You need to protect yourself at the application design level on the client side, not the server.
FOR EXAMPLE: Create a page for each client with no structural data, just a general one with the client's name and a bunch of promotional barkers. Data is received by AJAX after an explicit click on the button/image (but not the A tag). And the address is dynamically generated by a js-volume based on, for example, a recoded one-time ticket, client id and information id (but not php-generated). No explicit links on the page or in the js code!!!
In addition, you need to block multiple requests from the same ares. And set a monthly limit for N guest users per day/week/month/year.

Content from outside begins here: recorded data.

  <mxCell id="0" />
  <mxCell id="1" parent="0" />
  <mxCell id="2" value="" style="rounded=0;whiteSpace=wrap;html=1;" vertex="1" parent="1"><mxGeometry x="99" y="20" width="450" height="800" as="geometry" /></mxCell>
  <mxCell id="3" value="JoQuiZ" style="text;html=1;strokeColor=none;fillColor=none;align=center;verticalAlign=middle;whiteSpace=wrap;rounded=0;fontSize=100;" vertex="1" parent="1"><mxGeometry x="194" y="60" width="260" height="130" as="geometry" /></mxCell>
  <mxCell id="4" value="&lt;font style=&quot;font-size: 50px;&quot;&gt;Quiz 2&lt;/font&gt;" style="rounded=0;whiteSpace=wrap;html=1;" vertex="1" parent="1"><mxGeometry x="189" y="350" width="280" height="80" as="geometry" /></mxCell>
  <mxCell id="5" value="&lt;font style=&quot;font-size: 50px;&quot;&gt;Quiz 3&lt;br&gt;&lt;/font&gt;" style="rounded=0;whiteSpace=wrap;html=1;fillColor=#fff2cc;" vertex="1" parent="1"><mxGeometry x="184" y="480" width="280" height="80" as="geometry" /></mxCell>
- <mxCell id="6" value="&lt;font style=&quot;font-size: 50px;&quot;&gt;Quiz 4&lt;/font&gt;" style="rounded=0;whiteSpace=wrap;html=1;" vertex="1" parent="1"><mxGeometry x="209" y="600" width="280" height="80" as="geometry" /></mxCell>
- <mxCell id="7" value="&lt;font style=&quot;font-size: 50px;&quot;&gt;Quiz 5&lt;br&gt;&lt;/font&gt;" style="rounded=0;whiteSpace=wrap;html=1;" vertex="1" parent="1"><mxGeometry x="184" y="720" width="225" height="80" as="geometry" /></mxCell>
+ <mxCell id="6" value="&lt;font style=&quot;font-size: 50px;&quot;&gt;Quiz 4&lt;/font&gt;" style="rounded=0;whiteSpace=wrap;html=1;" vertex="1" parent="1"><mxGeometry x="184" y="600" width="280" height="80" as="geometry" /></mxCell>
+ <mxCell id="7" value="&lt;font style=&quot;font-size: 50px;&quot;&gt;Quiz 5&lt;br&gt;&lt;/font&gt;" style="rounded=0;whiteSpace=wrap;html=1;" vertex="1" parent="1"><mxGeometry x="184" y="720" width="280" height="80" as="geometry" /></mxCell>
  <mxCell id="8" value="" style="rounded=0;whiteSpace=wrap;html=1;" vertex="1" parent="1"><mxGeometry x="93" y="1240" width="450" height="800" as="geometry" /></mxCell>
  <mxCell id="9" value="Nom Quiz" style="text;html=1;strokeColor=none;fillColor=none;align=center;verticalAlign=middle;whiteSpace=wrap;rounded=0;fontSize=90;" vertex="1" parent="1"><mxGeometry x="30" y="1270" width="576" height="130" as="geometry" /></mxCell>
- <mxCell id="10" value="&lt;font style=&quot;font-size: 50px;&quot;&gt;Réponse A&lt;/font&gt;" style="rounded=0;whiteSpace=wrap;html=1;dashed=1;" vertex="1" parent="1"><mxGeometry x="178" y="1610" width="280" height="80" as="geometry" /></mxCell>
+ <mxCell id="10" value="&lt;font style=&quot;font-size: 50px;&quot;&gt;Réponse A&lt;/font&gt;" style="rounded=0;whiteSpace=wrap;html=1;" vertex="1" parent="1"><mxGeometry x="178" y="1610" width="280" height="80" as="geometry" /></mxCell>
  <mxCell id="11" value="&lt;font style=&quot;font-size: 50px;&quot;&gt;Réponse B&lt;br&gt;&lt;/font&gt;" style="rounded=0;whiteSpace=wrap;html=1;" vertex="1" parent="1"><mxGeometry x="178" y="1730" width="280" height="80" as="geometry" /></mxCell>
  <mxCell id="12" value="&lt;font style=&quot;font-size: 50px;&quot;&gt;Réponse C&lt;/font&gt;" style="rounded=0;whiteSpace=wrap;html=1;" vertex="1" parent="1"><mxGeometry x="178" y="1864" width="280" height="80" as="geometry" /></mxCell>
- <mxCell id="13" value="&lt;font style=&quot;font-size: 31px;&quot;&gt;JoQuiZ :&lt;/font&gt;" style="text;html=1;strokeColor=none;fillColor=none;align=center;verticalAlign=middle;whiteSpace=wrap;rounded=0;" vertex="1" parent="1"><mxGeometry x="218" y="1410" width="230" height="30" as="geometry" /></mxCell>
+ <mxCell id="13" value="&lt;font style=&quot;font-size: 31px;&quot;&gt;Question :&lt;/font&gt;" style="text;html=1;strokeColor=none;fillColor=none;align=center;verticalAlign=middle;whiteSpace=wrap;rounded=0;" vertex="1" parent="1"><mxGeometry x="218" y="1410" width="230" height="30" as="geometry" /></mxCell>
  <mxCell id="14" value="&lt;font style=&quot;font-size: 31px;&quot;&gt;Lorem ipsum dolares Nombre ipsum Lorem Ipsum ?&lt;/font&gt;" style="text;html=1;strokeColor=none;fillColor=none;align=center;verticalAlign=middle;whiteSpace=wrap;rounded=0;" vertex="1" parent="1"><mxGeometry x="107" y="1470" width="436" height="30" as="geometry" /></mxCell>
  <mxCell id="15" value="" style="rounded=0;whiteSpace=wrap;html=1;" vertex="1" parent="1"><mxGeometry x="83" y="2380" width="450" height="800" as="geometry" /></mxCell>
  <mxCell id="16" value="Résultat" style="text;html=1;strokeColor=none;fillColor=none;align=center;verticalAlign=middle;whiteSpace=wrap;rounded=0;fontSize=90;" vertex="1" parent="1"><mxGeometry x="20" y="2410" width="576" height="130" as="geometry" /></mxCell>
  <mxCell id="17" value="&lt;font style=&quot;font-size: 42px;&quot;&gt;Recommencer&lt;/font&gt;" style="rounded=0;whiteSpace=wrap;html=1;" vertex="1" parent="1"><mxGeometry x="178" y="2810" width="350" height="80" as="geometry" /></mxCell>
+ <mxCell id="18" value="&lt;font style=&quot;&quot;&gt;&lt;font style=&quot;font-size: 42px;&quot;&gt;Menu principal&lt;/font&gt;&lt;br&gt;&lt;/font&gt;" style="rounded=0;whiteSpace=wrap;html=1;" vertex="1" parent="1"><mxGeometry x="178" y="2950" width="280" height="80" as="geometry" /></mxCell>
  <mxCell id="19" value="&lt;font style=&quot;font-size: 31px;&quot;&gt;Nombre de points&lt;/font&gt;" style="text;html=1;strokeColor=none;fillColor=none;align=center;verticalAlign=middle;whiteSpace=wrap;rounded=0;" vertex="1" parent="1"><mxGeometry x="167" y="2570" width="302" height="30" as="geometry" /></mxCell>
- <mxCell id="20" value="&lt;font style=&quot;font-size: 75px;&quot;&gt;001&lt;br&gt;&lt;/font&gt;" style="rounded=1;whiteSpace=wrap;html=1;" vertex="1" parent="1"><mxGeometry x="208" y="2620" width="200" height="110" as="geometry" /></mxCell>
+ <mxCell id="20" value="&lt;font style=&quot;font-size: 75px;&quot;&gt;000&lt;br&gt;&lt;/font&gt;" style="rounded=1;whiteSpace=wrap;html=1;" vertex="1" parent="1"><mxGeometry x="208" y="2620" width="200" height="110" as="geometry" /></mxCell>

I think that's enough for you. Such a page will be indexed at the level of company names. And they won’t be able to parse using a simple machine - you will need to write a special script.

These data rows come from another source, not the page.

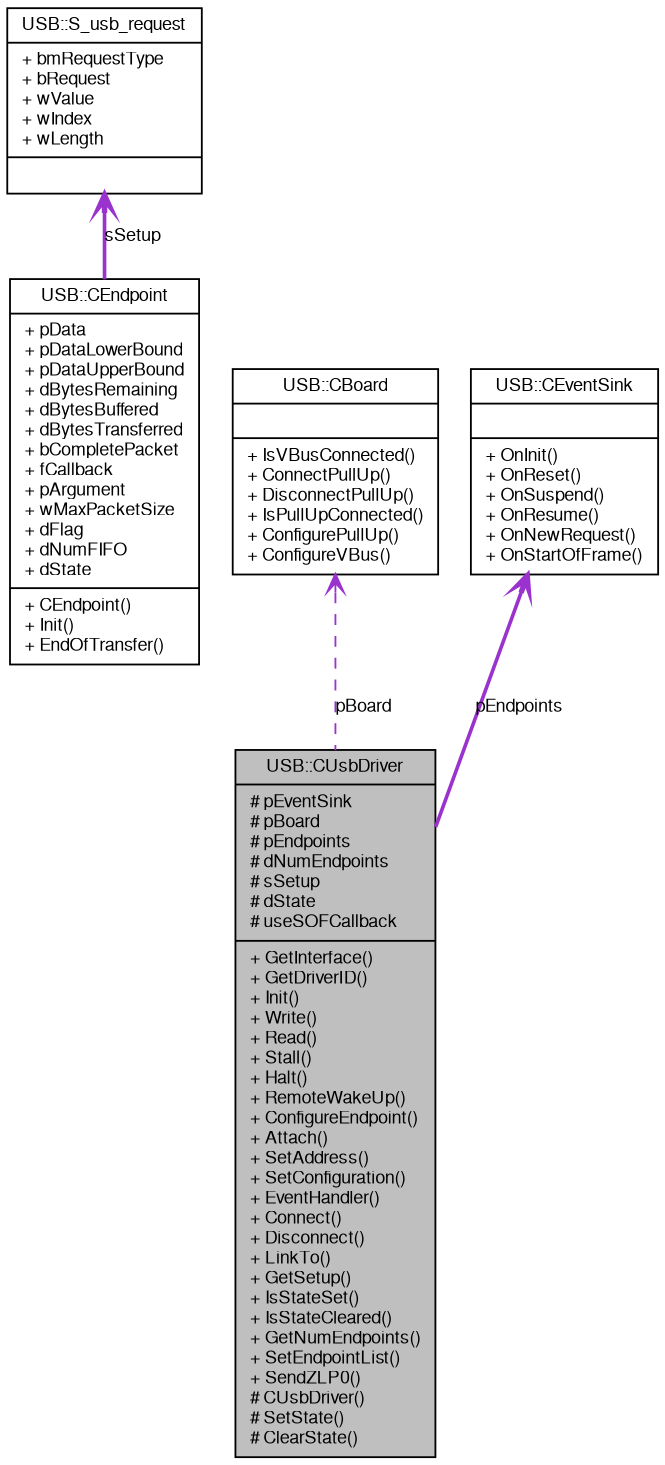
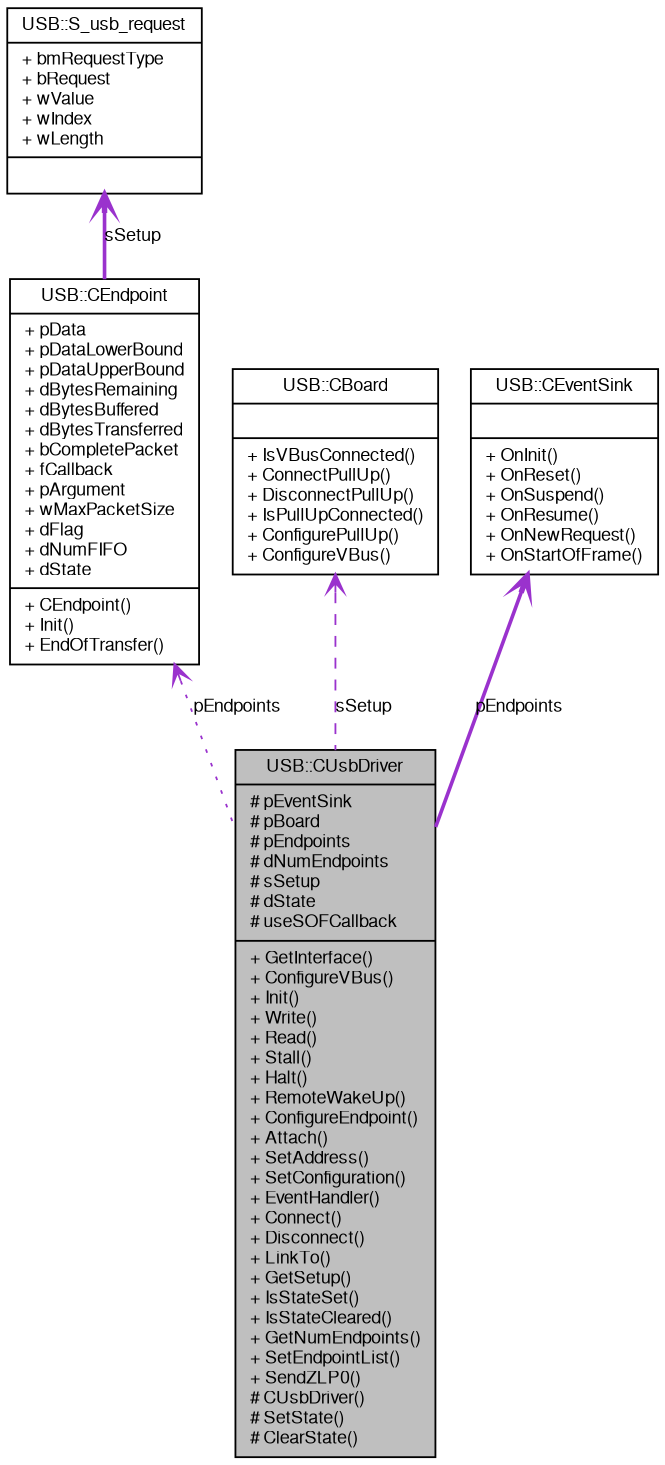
  digraph {
    node [color=black fontname=FreeSans fontsize=10 shape=record]
    edge [arrowtail=open color=darkorchid3 dir=back fontname=FreeSans fontsize=10 labelfontname=FreeSans labelfontsize=10 style=bold]
-   n1 [fillcolor=grey75 fontcolor=black height=0.2 label="{USB::CUsbDriver\n|# pEventSink\l# pBoard\l# pEndpoints\l# dNumEndpoints\l# sSetup\l# dState\l# useSOFCallback\l|+ GetInterface()\l+ GetDriverID()\l+ Init()\l+ Write()\l+ Read()\l+ Stall()\l+ Halt()\l+ RemoteWakeUp()\l+ ConfigureEndpoint()\l+ Attach()\l+ SetAddress()\l+ SetConfiguration()\l+ EventHandler()\l+ Connect()\l+ Disconnect()\l+ LinkTo()\l+ GetSetup()\l+ IsStateSet()\l+ IsStateCleared()\l+ GetNumEndpoints()\l+ SetEndpointList()\l+ SendZLP0()\l# CUsbDriver()\l# SetState()\l# ClearState()\l}" style=filled width=0.4]
+   n1 [fillcolor=grey75 fontcolor=black height=0.2 label="{USB::CUsbDriver\n|# pEventSink\l# pBoard\l# pEndpoints\l# dNumEndpoints\l# sSetup\l# dState\l# useSOFCallback\l|+ GetInterface()\l+ ConfigureVBus()\l+ Init()\l+ Write()\l+ Read()\l+ Stall()\l+ Halt()\l+ RemoteWakeUp()\l+ ConfigureEndpoint()\l+ Attach()\l+ SetAddress()\l+ SetConfiguration()\l+ EventHandler()\l+ Connect()\l+ Disconnect()\l+ LinkTo()\l+ GetSetup()\l+ IsStateSet()\l+ IsStateCleared()\l+ GetNumEndpoints()\l+ SetEndpointList()\l+ SendZLP0()\l# CUsbDriver()\l# SetState()\l# ClearState()\l}" style=filled width=0.4]
    n2 [height=0.2 label="{USB::CEndpoint\n|+ pData\l+ pDataLowerBound\l+ pDataUpperBound\l+ dBytesRemaining\l+ dBytesBuffered\l+ dBytesTransferred\l+ bCompletePacket\l+ fCallback\l+ pArgument\l+ wMaxPacketSize\l+ dFlag\l+ dNumFIFO\l+ dState\l|+ CEndpoint()\l+ Init()\l+ EndOfTransfer()\l}" width=0.4]
    n3 [height=0.2 label="{USB::CBoard\n||+ IsVBusConnected()\l+ ConnectPullUp()\l+ DisconnectPullUp()\l+ IsPullUpConnected()\l+ ConfigurePullUp()\l+ ConfigureVBus()\l}" width=0.4]
    n4 [height=0.2 label="{USB::CEventSink\n||+ OnInit()\l+ OnReset()\l+ OnSuspend()\l+ OnResume()\l+ OnNewRequest()\l+ OnStartOfFrame()\l}" width=0.4]
    n5 [height=0.2 label="{USB::S_usb_request\n|+ bmRequestType\l+ bRequest\l+ wValue\l+ wIndex\l+ wLength\l|}" width=0.4]
-   n3 -> n1 [label=pBoard style=dashed]
+   n2 -> n1 [label=pEndpoints style=dotted]
+   n3 -> n1 [label=sSetup style=dashed]
    n4 -> n1 [label=pEndpoints]
    n5 -> n2 [label=sSetup]
  }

The hardest thing you can come up with is to dynamically generate JS working with data and requests on the server side. This will complicate the work of the programmer by an order of magnitude.
But!
!!! THERE IS NO SILVER BULLET!!!
It is necessary to build multifactorial protection. If everything is done with a sufficient level of complexity, the bydlocoder will not be able to bypass. A professional self-respecting programmer will not do this.

mirosas, 2016-01-10
@mirosas

It depends on the spirit of the parameters:
1. how important it is for you that your information is not parsed.
2. to what extent those who are ready for you need information.
If 2 is greater than 1 then you lose.
I advise you to successfully bypass some kind of anti-parsing system for educational purposes, then create the same one, but without the weak points that you found.
Search robots are a separate issue. Yes. They usually have fixed ip addresses - they can be calculated from them.
Limiting the frequency of requests and the amount of downloaded data
- proxies solve this problem.
Using CAPTCHA
- torture ordinary users with captcha. If I'm not mistaken, solving captchas costs about 10 kopecks per captcha.
In general, the methods you suggest help protect data from scraping worth up to $150.